Он набросился на них с бурной радостью, он не видел их со дня приезда на флот. Дороги их немного разошлись. С обеих сторон ливнем рукопожатия, шуточки, подхихикивание. «Вы как?» — «А ты как? Ха — ха! Бригада траления… Так вот как у вас тралят?» Словно двери распахнулись в родные, настежь радушные комнаты. Шелехова подхватили под руку, повели за угол, в отемненные улицы.
— Идем, проводим Софронова, потом вернемся на бульвар. Счастливые вы с ним, черти, оба на плавающих! А мы в экипаже оттопываем, как несчастная пехтура.
— А ты, Софронов, разве тоже на корабле?
Те же девственные тяжелые веки, как некогда в юнкерских дортуарах, та же многодумная неповоротливость.
— Я на миноносце «Зацаренном». Пока вахтенным, готовлюсь на штурмана, подчитываю.
— Значит, не бросил своей мечты?
— Зубрит, зубрит! — назойливо прыгнул маленький Мерфельд. — Пусть будет штурманом, нам не завидно, в экипаже спокойнее, земля — вот она! Из наших здесь Пелетьмин—.на «Гаджибее» все‑таки. Трунова услали в Новороссийск. Шелехов, заходи, какую мы нугу едим, Восток! Есть рояль, я занимаюсь. А ты ходишь в плавание?
— Пока на штабном, но… на днях перехожу на тральщик, подал рапорт. У нас это — свободно.

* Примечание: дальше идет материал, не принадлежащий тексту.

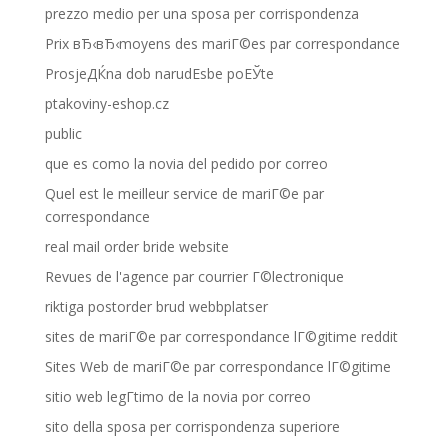
prezzo medio per una sposa per corrispondenza
Prix вЂ‹вЂ‹moyens des mariГ©es par correspondance
ProsjeДЌna dob narudЕѕbe poЕЎte
ptakoviny-eshop.cz
public
que es como la novia del pedido por correo
Quel est le meilleur service de mariГ©e par
correspondance
real mail order bride website
Revues de l'agence par courrier Г©lectronique
riktiga postorder brud webbplatser
sites de mariГ©e par correspondance lГ©gitime reddit
Sites Web de mariГ©e par correspondance lГ©gitime
sitio web legГ­timo de la novia por correo
sito della sposa per corrispondenza superiore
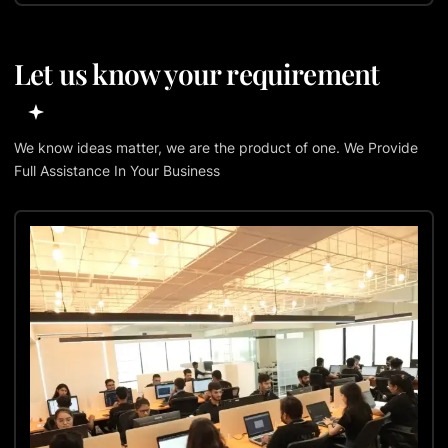
Let us know your requirement
We know ideas matter, we are the product of one. We Provide
Full Assistance In Your Business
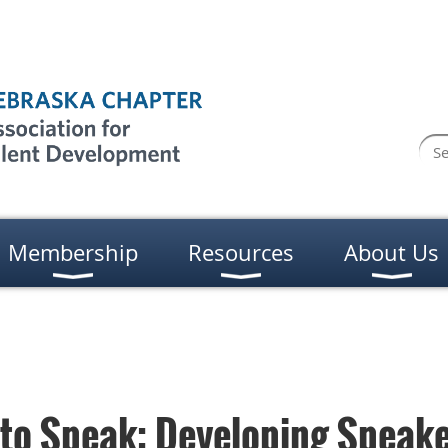
Membership
Resources
About Us
to Speak: Developing Speake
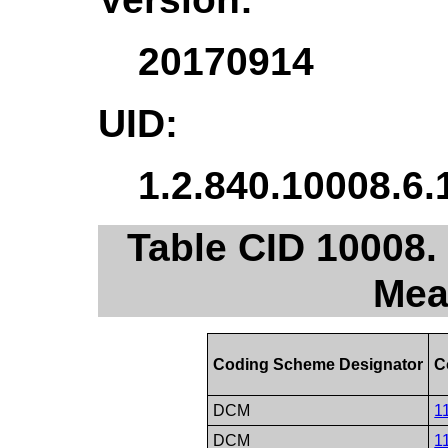
20170914
UID:
1.2.840.10008.6.
Table CID 10008.
Mea
Coding Scheme Designator
C
DCM
1
DCM
1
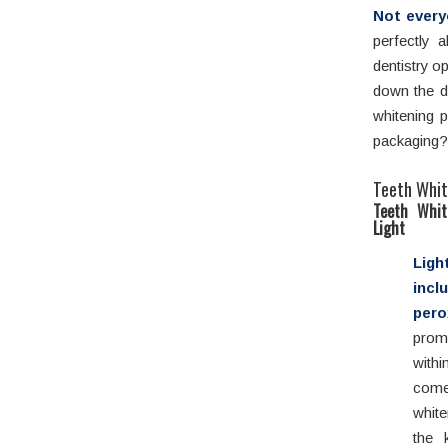
Not every
perfectly 
dentistry o
down the d
whitening 
packaging? 
Teeth Whit
Teeth Whit
Light
Lig
incl
per
prom
with
come
white
the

Этого еще не было, но, когда он говорил, вдруг сам легко уверовал, что так оно и есть на самом деле. Да и не век же он будет сидеть на «Каче». И радостной огненностью полыхнуло в жилах: только сейчас вспомнил, что у него, счастливца, есть еще море в запасе, дарованное ему море, приманчивый и жуткий вкус которого он еще медлил изведать.
— Может быть, сходим под Босфор, под Варну: у нас поговаривают. А ты, Софронов?

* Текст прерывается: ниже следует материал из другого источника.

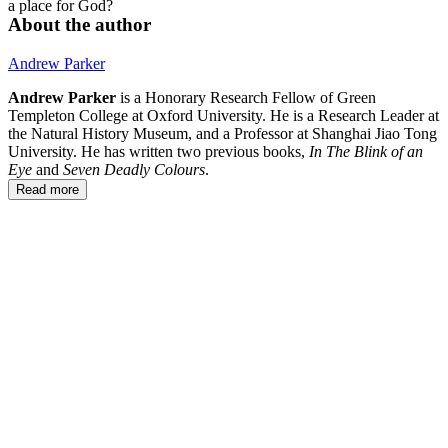
a place for God?
About the author
Andrew Parker
Andrew Parker
is a Honorary Research Fellow of Green
Templeton College at Oxford University. He is a Research Leader at
the Natural History Museum, and a Professor at Shanghai Jiao Tong
University. He has written two previous books,
In The Blink of an
Eye
and
Seven Deadly Colours
.
Read more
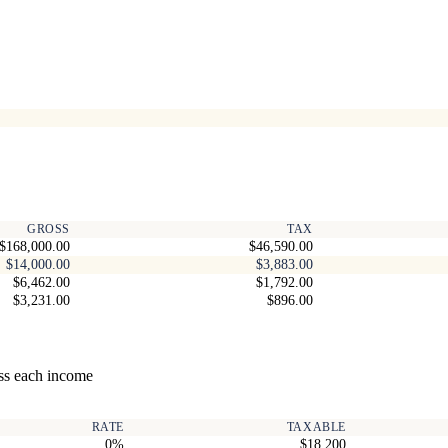
GROSS
TAX
$168,000.00
$46,590.00
$14,000.00
$3,883.00
$6,462.00
$1,792.00
$3,231.00
$896.00
ss each income
RATE
TAXABLE
0%
$18,200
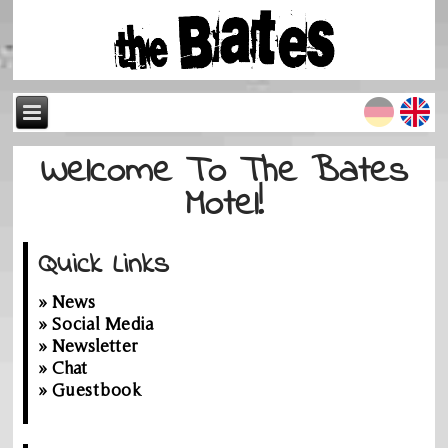
Welcome To The Bates
Motel!
Quick Links
» News
» Social Media
» Newsletter
» Chat
» Guestbook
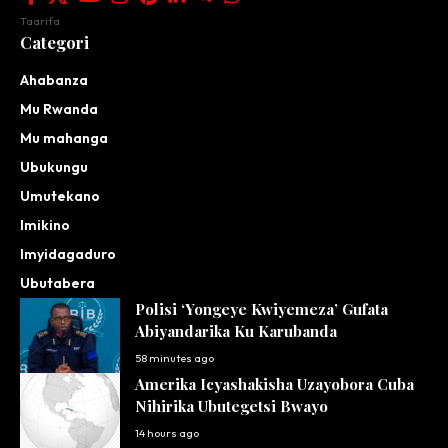
Taarifa
Categori
Ahabanza
Mu Rwanda
Mu mahanga
Ubukungu
Umutekano
Imikino
Imyidagaduro
Ubutabera
Polisi ‘Yongeye Kwiyemeza’ Gufata
Abiyandarika Ku Karubanda
58 minutes ago
Amerika Icyashakisha Uzayobora Cuba
Nihirika Ubutegetsi Bwayo
14 hours ago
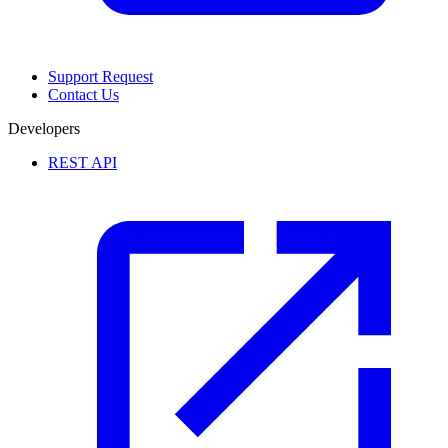
Support Request
Contact Us
Developers
REST API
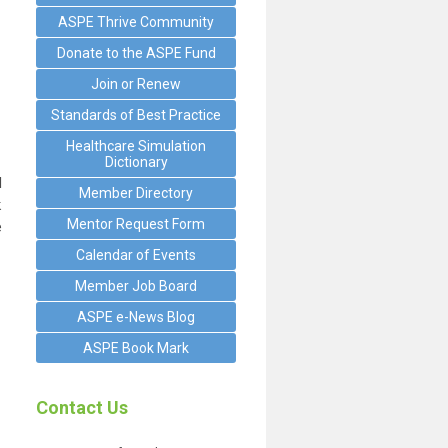
ASPE Thrive Community
Donate to the ASPE Fund
Join or Renew
Standards of Best Practice
Healthcare Simulation
Dictionary
d
Member Directory
k
Mentor Request Form
e
Calendar of Events
Member Job Board
ASPE e-News Blog
ASPE Book Mark
Contact Us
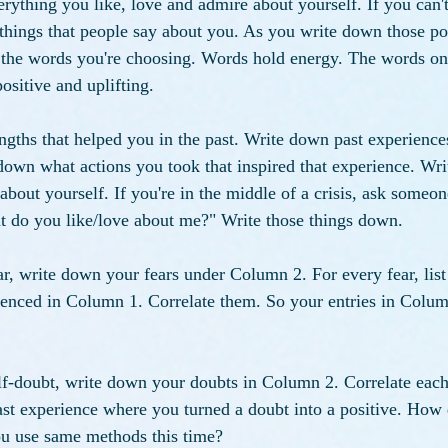
erything you like, love and admire about yourself. If you can't
things that people say about you. As you write down those posi
 the words you're choosing. Words hold energy. The words on
ositive and uplifting.
ths that helped you in the past. Write down past experiences
down what actions you took that inspired that experience. Wr
about yourself. If you're in the middle of a crisis, ask someo
at do you like/love about me?" Write those things down.
ear, write down your fears under Column 2. For every fear, list
ienced in Column 1. Correlate them. So your entries in Colum
self-doubt, write down your doubts in Column 2. Correlate each
ast experience where you turned a doubt into a positive. How d
u use same methods this time?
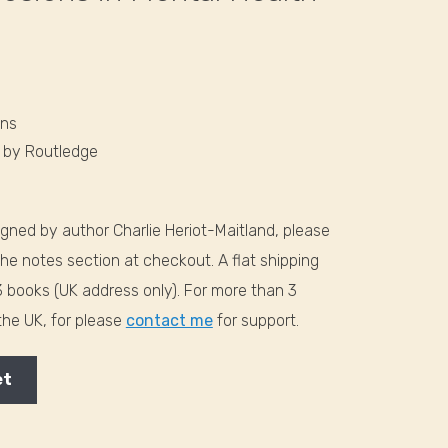
ons
6
by Routledge
signed by author Charlie Heriot-Maitland, please
the notes section at checkout. A flat shipping
-3 books (UK address only). For more than 3
 the UK, for please
contact me
for support.
et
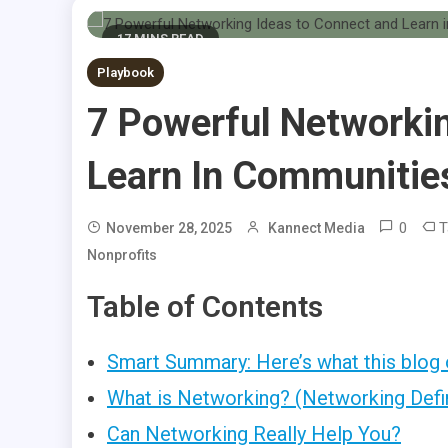
17 MINS READ
Playbook
7 Powerful Networki
Learn In Communitie
0
T
November 28, 2025
Kannect Media
Nonprofits
Table of Contents
Smart Summary: Here’s what this blog 
What is Networking? (Networking Defi
Can Networking Really Help You?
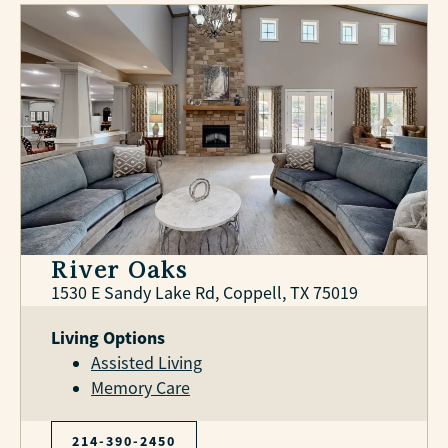
River Oaks
1530 E Sandy Lake Rd, Coppell, TX 75019
Living Options
Assisted Living
Memory Care
214-390-2450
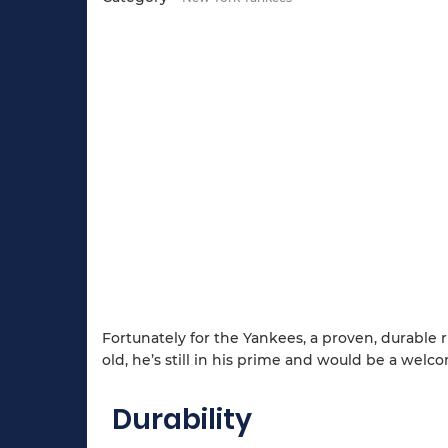
Fortunately for the Yankees, a proven, durable
old, he’s still in his prime and would be a wel
Durability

— Я думаю, что война так или иначе скоро кончится. Мне все равно теперь — как. В Россию противно возвращаться. Я, Шелехов, уйду в кругосветное.
Друзья шли по пустынному тротуару, сверху широколиственно омываемому платанами, звенья листвы которых порой на свету играли опламененно. Софронов заговорил неожиданно, словно стихи читал, даже за него стыдновато стало:
— Я не знаю, чем бы я стал жить, господа, если бы нельзя было мечтать о кругосветном. Хорошо мечтать! Даже когда смотришь на полированные стены морского собрания, слышишь такой особый запах. Сколько на эти стены глядело глаз, которые видели Ямайку, Таити! Я хожу и не вижу улиц. Рекомендую всем географию и морские карты, это страшно успокаивает.
Переимчивый Мерфельд заразился его восторгом:
— Стой, Софронов, замечательно! Хочешь, я тебе это сыграю, приходи. Это — Скрябин… «Танец томления». Приходи обязательно и ты, Шелехов. Черти, вам обоим можно мечтать!
— Между прочим, брат твоего Скрябина — мой начальник, — вставил зачем‑то Шелехов. — Чудачок тоже, на митингах об ангелах с крылышками рассказывает.
Ахромеев, толстоватый розан, насмешливо просипел:
— А ты, наверное, уже в эсеры записался?
Шелехов почему‑то обиделся. Ахромееву ли, с его толстощекой, жизнерадостной глуповатостью, вровень с ним путаться в этих делах!
— Почему в эсеры? Может быть, в большевики!..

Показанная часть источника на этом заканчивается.